Eric Levitz writes at New York magazine:
On the eve of the 2014 midterms, just 35 percent of Latino voters told Pew Research that they were paying “quite a lot” of attention to the upcoming elections; the latest Pew poll puts that figure at 52 percent. Meanwhile, 55 percent of Hispanic voters say they are “more enthusiastic” about voting in this year’s midterm than they have been in previous years.
And only a small minority of those voters are excited to cast a ballot for the party of Trump. According to Pew’s data, two-thirds of Latino adults say the Trump administration’s policies have been harmful to Hispanics; half have serious concerns about their “place in American society” now that Trump is president (up from 41 percent in 2017); 55 percent say they are worried that either they, a family member, or friend could be deported; 69 percent disapprove of Donald Trump; and 63 percent of registered Latino voters prefer Democratic congressional candidates to Republican ones, up from 57 percent in 2014.
The “Elizabeth Warren wing” of the Democratic Party might want to laser-focus on what having Democrats back in control might mean both for those Americans struggling to reach the middle class and for those hanging on for dear life.
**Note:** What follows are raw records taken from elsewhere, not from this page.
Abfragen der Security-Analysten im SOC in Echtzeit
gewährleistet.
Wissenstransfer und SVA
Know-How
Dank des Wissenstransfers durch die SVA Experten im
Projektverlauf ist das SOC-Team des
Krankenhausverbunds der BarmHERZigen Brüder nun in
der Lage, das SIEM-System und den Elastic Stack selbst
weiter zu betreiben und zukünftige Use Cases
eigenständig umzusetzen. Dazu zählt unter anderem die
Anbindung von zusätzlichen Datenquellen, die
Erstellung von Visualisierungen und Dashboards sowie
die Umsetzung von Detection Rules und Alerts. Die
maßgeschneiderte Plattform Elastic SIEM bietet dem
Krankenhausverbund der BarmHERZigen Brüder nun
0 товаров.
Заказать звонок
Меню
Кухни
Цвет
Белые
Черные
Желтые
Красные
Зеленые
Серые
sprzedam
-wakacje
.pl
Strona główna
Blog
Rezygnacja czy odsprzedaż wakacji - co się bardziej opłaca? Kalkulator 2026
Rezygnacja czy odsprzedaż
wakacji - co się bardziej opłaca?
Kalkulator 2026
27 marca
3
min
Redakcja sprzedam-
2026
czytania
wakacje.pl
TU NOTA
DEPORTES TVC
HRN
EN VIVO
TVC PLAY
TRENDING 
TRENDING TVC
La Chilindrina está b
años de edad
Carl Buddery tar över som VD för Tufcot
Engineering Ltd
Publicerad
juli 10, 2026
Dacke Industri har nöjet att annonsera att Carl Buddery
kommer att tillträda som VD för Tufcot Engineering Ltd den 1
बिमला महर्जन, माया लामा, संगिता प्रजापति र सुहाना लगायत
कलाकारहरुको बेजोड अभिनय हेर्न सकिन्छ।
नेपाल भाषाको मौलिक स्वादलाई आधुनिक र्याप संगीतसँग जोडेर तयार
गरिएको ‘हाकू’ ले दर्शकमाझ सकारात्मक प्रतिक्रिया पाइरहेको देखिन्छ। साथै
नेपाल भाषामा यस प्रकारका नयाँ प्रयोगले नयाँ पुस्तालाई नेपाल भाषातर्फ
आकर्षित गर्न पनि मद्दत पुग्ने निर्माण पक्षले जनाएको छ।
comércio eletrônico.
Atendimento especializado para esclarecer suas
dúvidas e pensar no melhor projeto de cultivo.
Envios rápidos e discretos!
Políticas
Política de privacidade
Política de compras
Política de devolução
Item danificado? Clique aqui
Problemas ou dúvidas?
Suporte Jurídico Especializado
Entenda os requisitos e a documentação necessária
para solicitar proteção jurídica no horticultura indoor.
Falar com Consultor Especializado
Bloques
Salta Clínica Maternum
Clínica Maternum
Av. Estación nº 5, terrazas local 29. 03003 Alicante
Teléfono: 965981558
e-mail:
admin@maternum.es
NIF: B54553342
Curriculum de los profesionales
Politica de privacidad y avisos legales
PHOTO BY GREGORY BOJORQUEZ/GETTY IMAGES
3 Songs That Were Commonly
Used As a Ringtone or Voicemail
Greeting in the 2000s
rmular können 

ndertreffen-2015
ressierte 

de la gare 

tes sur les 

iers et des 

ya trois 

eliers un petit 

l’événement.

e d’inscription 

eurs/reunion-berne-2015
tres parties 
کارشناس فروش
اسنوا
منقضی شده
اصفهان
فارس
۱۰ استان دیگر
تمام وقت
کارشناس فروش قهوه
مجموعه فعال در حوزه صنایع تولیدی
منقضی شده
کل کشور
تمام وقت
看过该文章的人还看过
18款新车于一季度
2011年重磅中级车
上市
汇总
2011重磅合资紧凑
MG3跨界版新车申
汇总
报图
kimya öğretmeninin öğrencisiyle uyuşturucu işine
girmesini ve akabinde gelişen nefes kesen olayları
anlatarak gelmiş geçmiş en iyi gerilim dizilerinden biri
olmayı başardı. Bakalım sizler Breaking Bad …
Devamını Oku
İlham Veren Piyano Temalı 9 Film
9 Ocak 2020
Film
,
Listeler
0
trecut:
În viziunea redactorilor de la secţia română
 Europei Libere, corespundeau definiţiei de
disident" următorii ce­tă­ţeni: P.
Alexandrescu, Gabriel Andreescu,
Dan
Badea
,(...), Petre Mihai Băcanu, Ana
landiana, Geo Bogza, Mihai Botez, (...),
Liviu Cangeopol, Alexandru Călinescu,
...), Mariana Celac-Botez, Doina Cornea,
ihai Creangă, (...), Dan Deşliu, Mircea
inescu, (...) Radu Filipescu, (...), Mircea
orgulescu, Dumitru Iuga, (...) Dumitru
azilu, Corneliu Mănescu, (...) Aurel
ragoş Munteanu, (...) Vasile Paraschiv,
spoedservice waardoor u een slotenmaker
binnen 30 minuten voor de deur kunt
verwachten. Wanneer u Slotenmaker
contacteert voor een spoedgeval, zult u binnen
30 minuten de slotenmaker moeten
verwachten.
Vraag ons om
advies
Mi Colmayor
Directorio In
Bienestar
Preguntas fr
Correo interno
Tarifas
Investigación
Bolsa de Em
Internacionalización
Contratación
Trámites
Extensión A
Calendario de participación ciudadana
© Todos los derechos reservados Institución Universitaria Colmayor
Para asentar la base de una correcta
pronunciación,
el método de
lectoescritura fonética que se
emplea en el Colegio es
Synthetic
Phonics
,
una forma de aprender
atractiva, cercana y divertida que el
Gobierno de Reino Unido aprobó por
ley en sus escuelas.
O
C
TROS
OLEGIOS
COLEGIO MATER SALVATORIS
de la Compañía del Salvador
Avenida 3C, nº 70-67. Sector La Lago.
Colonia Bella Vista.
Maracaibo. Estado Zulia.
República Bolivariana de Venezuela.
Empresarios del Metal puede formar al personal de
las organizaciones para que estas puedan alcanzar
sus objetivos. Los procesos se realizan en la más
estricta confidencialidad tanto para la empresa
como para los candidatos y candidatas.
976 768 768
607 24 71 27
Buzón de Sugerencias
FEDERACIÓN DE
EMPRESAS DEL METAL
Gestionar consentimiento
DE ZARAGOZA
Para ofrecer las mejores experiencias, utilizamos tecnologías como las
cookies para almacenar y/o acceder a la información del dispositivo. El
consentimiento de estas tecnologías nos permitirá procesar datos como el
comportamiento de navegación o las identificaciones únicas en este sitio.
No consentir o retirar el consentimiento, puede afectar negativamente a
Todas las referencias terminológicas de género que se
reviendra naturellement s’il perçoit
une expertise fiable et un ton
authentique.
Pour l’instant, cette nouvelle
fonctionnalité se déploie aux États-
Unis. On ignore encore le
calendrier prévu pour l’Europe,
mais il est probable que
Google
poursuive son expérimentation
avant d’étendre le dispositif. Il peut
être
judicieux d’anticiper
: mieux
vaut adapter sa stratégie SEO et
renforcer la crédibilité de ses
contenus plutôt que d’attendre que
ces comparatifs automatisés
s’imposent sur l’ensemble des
Pitching her American Housing and Economic Mobility Act as a way to help African-Americans left behind by the New Deal may not provide the clout she’ll need to pass it. For that, she and the Democrats will need to build a broader coalition.
“Around 60% of registered Latino voters nationwide are not even being contacted by these campaigns,” Del Real says. “And when they are, it’s largely focused on President Trump and his comments which didn’t motivate them to turn out in 2016, and about immigration policy which we’ve been hearing about for decades.”
Maybe they would rather hear about how Democrats will improve their lives?